Bombshell 401(k) lawsuit ruling sends Principal back to court

Bombshell 401(k) lawsuit ruling sends Principal back to court
An appeals court found that Principal was a fiduciary to a plan that used its Principal Fixed Income Option, contrasting with a recent decision in a suit against Great-West
FEB 07, 2020

An appeals court this week revived a class-action lawsuit against Principal Life Insurance Co. that alleges the insurer breached its fiduciary duty to plan participants.

The development “is a stunner,” said Greg Ash, a partner at the law firm Spencer Fane, who is not involved in the case.

In an opinion issued Monday, a three-judge panel of the Court of Appeals for the 8th Circuit wrote that the lower District Court erred when it found that Principal was not a fiduciary to an employer-sponsored plan that used the Principal Fixed Income Option.

The opinion contrasts with earlier decisions in the 10th Circuit in a similar case against Great-West Life & Annuity Co., though the 8th Circuit extensively cited that case law in its order.

In finding that Principal was a fiduciary to the plan, the appellate court sent the case back to District Court. In 2018, the lower court had granted summary judgment for Principal in the case, which was filed in 2014.

At issue is the company’s role in administering the 401(k) plan option. Every six months, Principal sets the guaranteed rate of return that participants receive, and it has liquidity and surrender charge constraints in the contracts for the product.

For that plan option, Principal notifies its plan sponsors clients a month ahead of any change to the crediting rate, according to court records. Plan sponsors can reject the rate, though they must withdraw funds to do so. And if they do withdraw funds, they must either pay a 5% surrender charge or provide notice 12 month ahead of the withdrawal, the court noted in its opinion.
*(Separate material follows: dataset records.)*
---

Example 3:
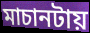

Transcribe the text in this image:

মাচানটায়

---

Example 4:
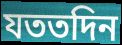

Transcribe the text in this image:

যততদিন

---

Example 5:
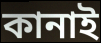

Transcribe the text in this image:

কানাই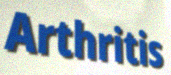
Arthritis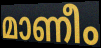
മാണീം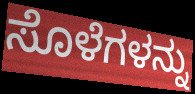
ಸೊಳೆಗಳನ್ನು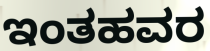
ಇಂತಹವರ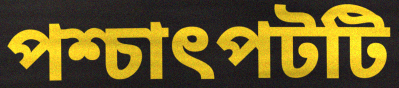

“If [an individual] plan participant wishes to exit, he or she faces an ‘equity wash,’” the judges wrote. “They can immediately withdraw their funds, but not reinvest in plans like the PFIO for three months.”

The plaintiff, Frederick Rozo, alleged that Principal breached its fiduciary duty by engaging in prohibited transactions.
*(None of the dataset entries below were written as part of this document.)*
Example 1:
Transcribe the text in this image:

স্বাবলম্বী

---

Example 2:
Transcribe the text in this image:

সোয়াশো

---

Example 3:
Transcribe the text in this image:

“This is a major decision upholding one of [the Employee Retirement Income Security Act’s] fundamental principles — that those with control over plan assets must abide by ERISA’s fiduciary duties,” law firm Stris & Maher, which represents the plaintiffs, said in a statement. “The decision will help ensure that people whose retirement savings are in the hands of insurance companies like Principal are not taken advantage of.”

Principal issued a statement saying that it disagrees with the allegations and that the firm will continue to defend itself in court.

“Many of our clients rely upon guaranteed products that provide capital preservation benefits and a guaranteed return,” the company wrote. “It is a more conservative investment for those nearing retirement or looking for less volatility and risk in the marketplace.”

Such plans are often used by small employers, particularly those who averse to investment risks, said Spencer Fane's Mr. Ash. A drawback of that plan design is that the contracts are notoriously dense and the crediting rates tend to be low, he said.

The appellate court’s ruling is “an outlier, and a potential game-changer for financial services companies that offer investment products like this one,” Mr. Ash said. It leaves “any provider of an investment vehicle like this one in quandary.”

Class-action suits involving similar products were more common several years ago, but the volume of litigation declined following the Great-West decision, he said.

“The outcomes in those cases have been the opposite,” Mr. Ash said. “I would imagine that this [Principal] case surprised the defendants a lot.”

In December, the Supreme Court declined to hear an appeal from the plaintiffs in the Teets vs. Great-West case. In that case, plaintiffs alleged that the company breached its fiduciary duty in connection with the guaranteed-rate fund in part because of the spread the company retained.

The Great-West case found that a plan service provider acted as a fiduciary if it “did not merely follow a specific contractual term set in an arm’s-length negotiation” and “took a unilateral action respecting plan management or assets without the plan or its participants having an opportunity to reject its decision,” court records state.

A key difference between the Principal and Great-West cases is that Principal imposed the liquidity restriction in its contracts, while Great-West did not, the judges wrote.

“When Principal notifies a plan sponsor of the proposed [crediting rate change], the sponsor has not agreed to it,” the opinion stated. “A service provider may be a fiduciary when it exercises discretionary authority, even if the contract authorizes it to take the discretionary act.”